Le RGPD, voté en 2016 et d’application depuis 2018 (sous forme de règlement et exécutoire dans tous les pays de l’UE sans nécessité de légiférer) couvre la gestion des données personnelles et s’étend de facto aux Gafam (depuis 2018). Les règlements Digital Services Act (DSA) et Digital Markets Act (DMA), présentés par la Commission en décembre dernier et discutés en ce moment au Parlement et au Conseil européens, visent plus précisément lesdites plateformes et complèteront la directive e-commerce de 2000. Rencontré lundi dans les locaux de l’université où il a travaillé sur son PhD cinq ans durant, Carsten Ullrich explique qu’il s’intéresse lui particulièrement aux contenus illicites comme les discours de haine ou la marchandise contrefaite et non-conforme aux normes de sécurité, des problématiques rencontrées au cours de son expérience professionnelle et couvertes par le digital package. L’expert, consulté dans le cadre des discussions techniques au niveau européen, prône un cadre normatif développé par l’industrie (« process-orientated » avec un risk assessment pour responsabiliser la plateforme) dont la bonne application est surveillée par une instance.

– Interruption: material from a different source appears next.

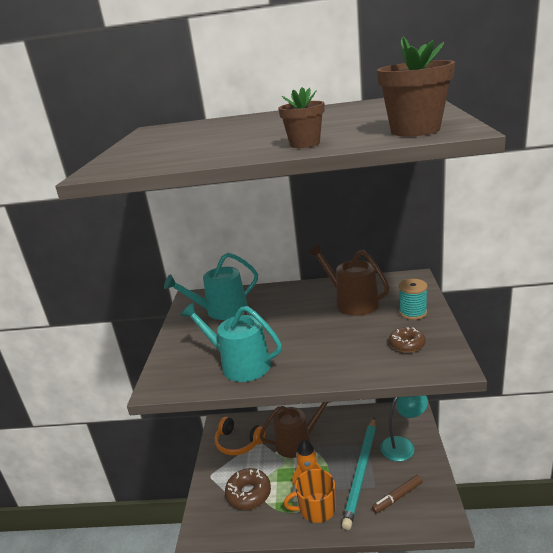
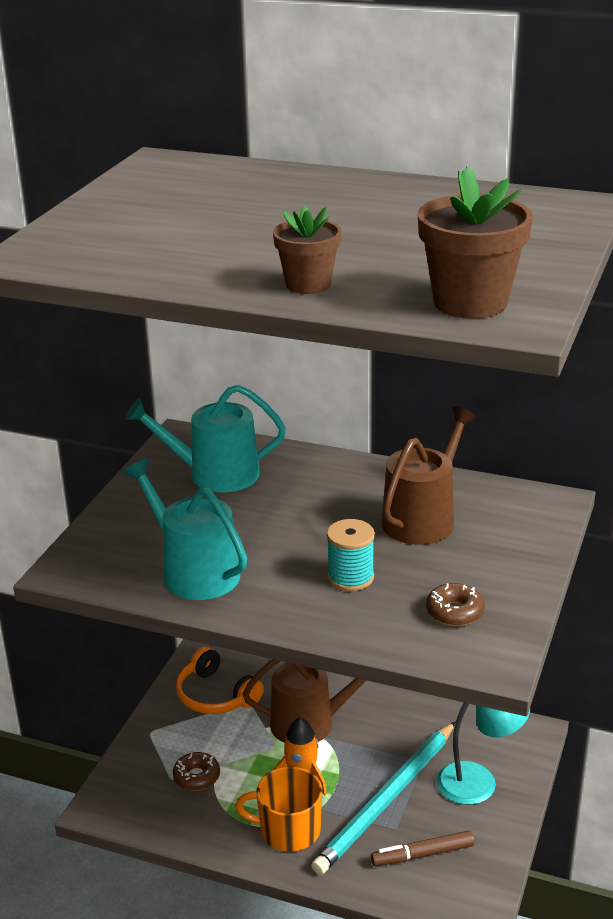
camera: 15 degrees right, 5 degrees up
brown donut [225,468,271,510] -> brown donut [173,752,220,791], size x0.62
brown watering can [308,244,389,316] -> brown watering can turned 60 degrees clockwise [381,407,477,545]
turquoise spool [399,279,427,320] -> turquoise spool moved to [327,519,375,591]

Au cours de ses recherches, il a constaté la pertinence du principe du pays d’origine, notamment pour assurer une sécurité juridique aux entreprises quand elles vendent leurs services à l’étranger. « Mais on a vu que dans le secteur des plateformes digitales, leur concentration dans un même pays peut générer des problèmes par manque de capacités pour bien faire exécuter les règles, notamment dans les petits pays. » Il cite principalement l’Irlande, mais reconnaît aussi que l’Ilnas (l’institut qui contrôle les normes qualité des produits et services) « has a lot on its plate ». Mais depuis fin juillet, la pression est sur le pays du shamrock. La Quadrature du net juge ainsi que la sanction luxembourgeoise rend « encore plus flagrante la démission généralisée de l’autorité irlandaise de protection des données qui, en trois ans, n’a été capable de clore aucune des quatre autres plaintes que nous avions engagées contre Facebook, Apple, Microsoft et Google ». Elle renforce en outre la position du Luxembourg à Bruxelles qui défend l’inscription du principe du pays d’origine dans le dossier DSA face aux grands États qui l’érodent à coups d’exemptions, fragmentant de fait le marché intérieur.